Here you can check i scrap a title and title contain alot of data like Company name, CPU, GPU, Resolution, RAM, ROM, Processor

In [116]:
# Here i scrap 'Price' of the laptop
new_soup.find('span', attrs = {'class': "a-price-whole"}).text

'52,490.'

In [126]:
# Here i scrap 'Company name' of the laptop
new_soup.find('span', attrs = {'class': "a-size-base po-break-word"}).text

'HP'

In [None]:
from bs4 import BeautifulSoup
import requests
import pandas as pd

# Function to extract Product Title
def get_title(soup):
    try:
        title = soup.find("span", attrs={"id": 'productTitle'})
        title_string = title.text.strip() if title else "Not Available"
    except AttributeError:
        title_string = "Not Available"
    return title_string

# Function to extract Product Price
def get_price(soup):
    try:
        price = soup.find("span", attrs={'id': 'priceblock_ourprice'}).string.strip()
    except AttributeError:
        try:
            price = soup.find("span", attrs={'id': 'priceblock_dealprice'}).string.strip()
        except:
            price = "Not Available"
    return price

if __name__ == '__main__':
    # Add your user agent 
    HEADERS = {'User-Agent': 'Mozilla/5.0 (Windows NT 10.0; Win64; x64) AppleWebKit/537.36 (KHTML, like Gecko) Chrome/125.0.0.0 Safari/537.36 Edg/125.0.0.0', 'Accept-Language': 'en-US, en;q=0.5'}

    # The webpage URL
    URL = "https://www.amazon.in/s?k=Laptops&crid=2C3PN1BUCAA5W&sprefix=laptops%2Caps%2C294&ref=nb_sb_noss_1"

    # HTTP Request
    webpage = requests.get(URL, headers=HEADERS)

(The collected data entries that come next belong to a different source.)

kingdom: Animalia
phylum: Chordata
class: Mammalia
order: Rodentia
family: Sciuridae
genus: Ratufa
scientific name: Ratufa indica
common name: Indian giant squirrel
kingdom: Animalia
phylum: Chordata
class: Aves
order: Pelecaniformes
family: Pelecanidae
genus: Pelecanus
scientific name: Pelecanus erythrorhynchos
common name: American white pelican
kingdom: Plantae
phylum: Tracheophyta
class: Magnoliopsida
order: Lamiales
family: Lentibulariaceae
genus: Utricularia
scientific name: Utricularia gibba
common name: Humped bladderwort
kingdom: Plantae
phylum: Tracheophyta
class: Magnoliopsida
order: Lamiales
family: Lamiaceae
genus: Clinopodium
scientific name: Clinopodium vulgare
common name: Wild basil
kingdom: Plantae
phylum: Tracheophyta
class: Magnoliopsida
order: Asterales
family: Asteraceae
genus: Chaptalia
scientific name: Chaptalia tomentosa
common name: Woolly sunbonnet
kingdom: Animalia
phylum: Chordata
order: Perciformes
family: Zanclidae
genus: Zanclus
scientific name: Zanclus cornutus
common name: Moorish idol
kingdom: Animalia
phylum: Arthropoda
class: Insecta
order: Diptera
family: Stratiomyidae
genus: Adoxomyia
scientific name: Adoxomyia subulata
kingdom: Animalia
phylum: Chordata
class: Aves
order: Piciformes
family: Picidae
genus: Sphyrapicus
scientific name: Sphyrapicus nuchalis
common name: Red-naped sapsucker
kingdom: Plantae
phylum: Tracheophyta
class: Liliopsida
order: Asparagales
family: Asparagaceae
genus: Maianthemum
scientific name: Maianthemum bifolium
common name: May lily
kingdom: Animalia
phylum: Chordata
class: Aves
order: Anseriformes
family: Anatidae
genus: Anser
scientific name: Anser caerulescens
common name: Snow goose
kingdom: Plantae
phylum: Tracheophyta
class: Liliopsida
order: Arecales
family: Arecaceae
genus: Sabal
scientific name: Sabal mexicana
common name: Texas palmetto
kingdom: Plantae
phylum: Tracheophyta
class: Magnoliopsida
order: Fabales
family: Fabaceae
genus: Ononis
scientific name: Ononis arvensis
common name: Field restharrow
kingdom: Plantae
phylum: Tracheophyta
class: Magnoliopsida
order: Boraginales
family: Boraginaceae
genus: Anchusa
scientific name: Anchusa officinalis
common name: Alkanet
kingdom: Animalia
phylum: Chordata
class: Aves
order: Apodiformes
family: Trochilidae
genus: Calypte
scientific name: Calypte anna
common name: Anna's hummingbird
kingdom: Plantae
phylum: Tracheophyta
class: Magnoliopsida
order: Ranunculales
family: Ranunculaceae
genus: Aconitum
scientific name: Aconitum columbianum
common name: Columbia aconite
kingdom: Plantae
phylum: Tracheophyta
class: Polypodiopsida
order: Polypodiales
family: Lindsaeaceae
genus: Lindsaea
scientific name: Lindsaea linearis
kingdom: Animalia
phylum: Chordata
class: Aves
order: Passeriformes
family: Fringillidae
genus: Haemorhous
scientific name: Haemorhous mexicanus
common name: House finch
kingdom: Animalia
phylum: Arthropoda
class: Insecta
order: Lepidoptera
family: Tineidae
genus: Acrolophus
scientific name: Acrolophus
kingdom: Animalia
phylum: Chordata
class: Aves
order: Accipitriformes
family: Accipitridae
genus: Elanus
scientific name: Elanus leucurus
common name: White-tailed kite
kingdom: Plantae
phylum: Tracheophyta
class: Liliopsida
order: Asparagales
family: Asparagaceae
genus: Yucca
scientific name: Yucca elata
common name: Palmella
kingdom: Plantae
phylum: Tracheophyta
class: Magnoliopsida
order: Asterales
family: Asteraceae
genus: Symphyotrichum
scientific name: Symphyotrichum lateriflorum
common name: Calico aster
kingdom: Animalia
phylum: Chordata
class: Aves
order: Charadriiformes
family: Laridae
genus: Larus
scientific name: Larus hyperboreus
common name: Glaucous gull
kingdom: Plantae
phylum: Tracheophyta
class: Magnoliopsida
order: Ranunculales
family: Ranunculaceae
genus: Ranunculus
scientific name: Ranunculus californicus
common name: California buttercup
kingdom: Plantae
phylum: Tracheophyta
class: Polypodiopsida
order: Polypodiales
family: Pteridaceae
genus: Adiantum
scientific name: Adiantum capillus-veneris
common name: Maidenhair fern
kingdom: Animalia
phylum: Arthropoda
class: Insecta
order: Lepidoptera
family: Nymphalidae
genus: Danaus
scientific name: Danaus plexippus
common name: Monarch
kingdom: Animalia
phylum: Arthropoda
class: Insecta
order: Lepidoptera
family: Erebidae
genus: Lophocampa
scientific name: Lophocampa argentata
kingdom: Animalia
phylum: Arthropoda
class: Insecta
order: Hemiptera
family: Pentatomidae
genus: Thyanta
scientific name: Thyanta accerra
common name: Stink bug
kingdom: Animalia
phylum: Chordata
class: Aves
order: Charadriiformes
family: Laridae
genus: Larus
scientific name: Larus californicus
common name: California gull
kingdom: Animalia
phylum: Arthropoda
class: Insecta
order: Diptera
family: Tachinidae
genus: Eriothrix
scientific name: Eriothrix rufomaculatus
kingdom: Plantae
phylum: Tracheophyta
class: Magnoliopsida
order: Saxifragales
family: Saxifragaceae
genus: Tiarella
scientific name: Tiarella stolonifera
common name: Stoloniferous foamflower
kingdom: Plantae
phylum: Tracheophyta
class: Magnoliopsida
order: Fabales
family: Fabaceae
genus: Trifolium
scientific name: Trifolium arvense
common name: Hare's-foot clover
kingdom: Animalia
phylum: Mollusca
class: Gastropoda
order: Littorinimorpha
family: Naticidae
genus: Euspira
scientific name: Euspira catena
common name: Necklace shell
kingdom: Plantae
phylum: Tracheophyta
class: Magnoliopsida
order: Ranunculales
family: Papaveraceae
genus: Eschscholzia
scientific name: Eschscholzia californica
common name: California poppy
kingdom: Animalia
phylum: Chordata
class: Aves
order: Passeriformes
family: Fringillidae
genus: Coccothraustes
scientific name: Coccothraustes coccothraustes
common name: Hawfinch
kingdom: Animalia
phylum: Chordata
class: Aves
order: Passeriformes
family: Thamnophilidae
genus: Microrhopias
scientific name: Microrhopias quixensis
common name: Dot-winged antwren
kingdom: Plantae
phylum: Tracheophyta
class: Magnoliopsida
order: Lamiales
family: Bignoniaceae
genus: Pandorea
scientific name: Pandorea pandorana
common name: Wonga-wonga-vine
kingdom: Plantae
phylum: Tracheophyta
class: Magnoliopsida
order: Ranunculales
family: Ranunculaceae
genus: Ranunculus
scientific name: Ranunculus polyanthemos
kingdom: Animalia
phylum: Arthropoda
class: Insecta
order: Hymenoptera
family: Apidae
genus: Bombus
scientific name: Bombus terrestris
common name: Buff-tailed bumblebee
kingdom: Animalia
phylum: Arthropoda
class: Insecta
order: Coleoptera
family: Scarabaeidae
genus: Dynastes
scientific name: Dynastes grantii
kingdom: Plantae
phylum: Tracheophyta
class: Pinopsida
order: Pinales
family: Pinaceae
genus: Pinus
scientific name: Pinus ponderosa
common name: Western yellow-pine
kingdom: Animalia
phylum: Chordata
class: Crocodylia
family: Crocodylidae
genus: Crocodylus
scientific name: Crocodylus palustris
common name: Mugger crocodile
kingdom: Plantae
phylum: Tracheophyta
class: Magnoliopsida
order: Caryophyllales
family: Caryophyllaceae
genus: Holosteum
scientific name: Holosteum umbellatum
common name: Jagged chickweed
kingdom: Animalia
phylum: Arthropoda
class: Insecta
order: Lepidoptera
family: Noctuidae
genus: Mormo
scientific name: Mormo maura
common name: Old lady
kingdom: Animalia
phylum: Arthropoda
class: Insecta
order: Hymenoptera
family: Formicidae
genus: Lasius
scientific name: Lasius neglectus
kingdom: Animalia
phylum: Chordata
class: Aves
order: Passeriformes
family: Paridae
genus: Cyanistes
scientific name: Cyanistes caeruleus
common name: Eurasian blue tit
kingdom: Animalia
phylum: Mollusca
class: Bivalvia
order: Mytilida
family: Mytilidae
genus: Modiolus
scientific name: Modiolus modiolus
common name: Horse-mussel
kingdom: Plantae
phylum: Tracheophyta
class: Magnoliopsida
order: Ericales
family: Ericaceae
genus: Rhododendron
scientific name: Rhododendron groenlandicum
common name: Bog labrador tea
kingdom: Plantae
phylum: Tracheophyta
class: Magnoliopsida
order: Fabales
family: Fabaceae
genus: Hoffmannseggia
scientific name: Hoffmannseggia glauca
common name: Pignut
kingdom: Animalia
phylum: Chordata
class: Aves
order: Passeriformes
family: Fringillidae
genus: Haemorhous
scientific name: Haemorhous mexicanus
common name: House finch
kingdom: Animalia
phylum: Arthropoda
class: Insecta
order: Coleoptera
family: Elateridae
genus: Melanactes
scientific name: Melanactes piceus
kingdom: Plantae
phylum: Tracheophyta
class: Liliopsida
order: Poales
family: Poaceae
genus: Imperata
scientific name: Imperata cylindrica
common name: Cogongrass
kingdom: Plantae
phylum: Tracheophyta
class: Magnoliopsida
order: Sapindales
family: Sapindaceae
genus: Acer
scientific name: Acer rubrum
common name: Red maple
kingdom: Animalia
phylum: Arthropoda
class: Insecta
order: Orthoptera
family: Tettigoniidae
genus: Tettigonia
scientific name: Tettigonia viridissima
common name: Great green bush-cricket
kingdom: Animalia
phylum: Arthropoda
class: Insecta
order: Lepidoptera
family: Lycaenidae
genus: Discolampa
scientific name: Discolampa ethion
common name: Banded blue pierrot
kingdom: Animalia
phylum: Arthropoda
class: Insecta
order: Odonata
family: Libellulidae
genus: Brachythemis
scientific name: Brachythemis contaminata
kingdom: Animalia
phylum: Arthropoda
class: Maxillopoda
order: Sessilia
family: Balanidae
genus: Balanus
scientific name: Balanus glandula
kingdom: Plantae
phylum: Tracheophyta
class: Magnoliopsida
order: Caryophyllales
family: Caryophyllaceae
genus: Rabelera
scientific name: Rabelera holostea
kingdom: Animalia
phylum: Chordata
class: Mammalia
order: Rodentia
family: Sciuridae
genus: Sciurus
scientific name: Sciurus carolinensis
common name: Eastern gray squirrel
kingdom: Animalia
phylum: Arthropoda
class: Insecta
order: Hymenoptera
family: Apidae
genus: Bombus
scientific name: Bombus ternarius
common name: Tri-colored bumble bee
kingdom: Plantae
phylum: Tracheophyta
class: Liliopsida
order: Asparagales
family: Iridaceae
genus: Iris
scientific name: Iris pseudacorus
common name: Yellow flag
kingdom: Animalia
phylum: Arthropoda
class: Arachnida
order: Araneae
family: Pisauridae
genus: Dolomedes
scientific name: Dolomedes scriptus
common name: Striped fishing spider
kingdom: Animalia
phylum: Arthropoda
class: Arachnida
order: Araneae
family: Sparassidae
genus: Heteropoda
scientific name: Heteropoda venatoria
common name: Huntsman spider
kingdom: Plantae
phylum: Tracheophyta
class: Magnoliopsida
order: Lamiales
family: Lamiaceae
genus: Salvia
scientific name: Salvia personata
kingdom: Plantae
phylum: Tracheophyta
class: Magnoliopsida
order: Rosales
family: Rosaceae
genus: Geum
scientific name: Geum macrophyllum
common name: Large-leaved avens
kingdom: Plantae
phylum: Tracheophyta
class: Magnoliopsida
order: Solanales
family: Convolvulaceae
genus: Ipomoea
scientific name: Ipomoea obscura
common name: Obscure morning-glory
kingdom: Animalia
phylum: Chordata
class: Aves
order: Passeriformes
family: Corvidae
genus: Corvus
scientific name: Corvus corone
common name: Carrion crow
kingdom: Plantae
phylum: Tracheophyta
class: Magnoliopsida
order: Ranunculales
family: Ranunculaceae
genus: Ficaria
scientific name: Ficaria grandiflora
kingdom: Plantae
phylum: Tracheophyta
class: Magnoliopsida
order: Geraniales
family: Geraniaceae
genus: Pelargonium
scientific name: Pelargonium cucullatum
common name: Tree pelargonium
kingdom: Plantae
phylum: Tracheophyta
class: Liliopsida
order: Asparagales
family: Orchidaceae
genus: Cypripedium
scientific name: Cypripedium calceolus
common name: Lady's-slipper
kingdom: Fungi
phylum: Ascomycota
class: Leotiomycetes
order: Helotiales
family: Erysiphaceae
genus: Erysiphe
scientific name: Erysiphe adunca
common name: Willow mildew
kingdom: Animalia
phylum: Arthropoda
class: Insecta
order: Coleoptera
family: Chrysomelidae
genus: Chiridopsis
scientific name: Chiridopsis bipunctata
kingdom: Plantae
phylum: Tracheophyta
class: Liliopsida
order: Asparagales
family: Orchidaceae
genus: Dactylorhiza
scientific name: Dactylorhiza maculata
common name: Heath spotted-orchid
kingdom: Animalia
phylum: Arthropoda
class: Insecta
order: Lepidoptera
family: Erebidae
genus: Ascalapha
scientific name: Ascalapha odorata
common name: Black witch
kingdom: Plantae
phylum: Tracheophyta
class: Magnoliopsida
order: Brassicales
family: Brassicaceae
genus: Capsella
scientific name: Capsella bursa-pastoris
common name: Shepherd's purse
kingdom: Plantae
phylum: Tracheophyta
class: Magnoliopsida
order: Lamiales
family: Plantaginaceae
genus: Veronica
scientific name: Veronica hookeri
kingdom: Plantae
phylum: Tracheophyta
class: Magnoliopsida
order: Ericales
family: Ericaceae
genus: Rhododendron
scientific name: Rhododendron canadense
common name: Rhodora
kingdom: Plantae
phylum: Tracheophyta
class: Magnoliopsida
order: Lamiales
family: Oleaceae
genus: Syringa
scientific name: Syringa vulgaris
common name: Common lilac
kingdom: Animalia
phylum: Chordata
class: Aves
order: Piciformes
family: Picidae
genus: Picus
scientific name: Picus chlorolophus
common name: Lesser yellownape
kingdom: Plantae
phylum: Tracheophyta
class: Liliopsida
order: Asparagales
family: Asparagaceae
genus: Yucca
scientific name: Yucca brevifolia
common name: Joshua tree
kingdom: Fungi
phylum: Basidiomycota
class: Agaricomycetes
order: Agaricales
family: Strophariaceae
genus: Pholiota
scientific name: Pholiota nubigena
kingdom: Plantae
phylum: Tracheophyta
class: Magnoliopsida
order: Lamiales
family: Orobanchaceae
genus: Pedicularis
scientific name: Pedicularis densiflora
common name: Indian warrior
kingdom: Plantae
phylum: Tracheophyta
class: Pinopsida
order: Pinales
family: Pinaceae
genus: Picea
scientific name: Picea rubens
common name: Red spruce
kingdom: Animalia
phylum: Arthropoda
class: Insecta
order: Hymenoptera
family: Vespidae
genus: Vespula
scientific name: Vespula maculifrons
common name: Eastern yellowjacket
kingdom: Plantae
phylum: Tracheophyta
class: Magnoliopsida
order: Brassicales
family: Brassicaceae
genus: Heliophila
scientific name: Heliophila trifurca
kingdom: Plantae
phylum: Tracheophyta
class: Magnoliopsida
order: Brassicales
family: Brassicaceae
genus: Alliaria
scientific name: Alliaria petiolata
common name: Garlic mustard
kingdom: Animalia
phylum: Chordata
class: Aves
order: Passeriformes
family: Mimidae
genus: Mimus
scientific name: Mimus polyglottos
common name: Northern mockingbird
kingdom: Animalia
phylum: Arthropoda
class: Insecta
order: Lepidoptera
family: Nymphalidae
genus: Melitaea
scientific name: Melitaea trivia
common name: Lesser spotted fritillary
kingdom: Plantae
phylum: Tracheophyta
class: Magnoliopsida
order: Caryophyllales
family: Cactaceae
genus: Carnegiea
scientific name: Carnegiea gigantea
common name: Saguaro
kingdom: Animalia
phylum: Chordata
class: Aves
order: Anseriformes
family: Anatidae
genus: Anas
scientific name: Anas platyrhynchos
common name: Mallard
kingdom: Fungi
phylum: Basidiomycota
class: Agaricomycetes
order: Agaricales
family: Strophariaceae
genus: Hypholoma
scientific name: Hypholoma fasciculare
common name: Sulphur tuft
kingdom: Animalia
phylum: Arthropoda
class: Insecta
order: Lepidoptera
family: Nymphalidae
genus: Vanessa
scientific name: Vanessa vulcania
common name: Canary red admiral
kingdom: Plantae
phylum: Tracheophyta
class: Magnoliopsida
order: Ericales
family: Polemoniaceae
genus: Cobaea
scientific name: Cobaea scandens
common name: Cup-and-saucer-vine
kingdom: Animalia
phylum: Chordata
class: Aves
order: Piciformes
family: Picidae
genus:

    # Soup Object containing all data
    soup = BeautifulSoup(webpage.content, "html.parser")

    # Fetch links as List of Tag Objects
    links = soup.find_all("a", attrs={'class': 'a-link-normal s-underline-text s-underline-link-text s-link-style a-text-normal'})

    # Store the links
    links_list = [link.get('href') for link in links]

    # Loop for extracting product details (title and price) from each link
    product_details = []
    for link in links_list:
        try:
            new_webpage = requests.get("https://www.amazon.in" + link, headers=HEADERS)
            new_soup = BeautifulSoup(new_webpage.content, "html.parser")
            title = get_title(new_soup)
            price = get_price(new_soup)
            product_details.append({'Title': title, 'Price': price})
        except requests.exceptions.RequestException as e:
            print(f"Error fetching {link}: {e}")

    # Create DataFrame
    amazon_df = pd.DataFrame(product_details)

    # Drop rows with missing title
    amazon_df.dropna(subset=['Title'], inplace=True)

    # Save DataFrame to CSV
    amazon_df.to_csv("amazon_title_price.csv", index=False)

    # Display DataFrame
    print(amazon_df)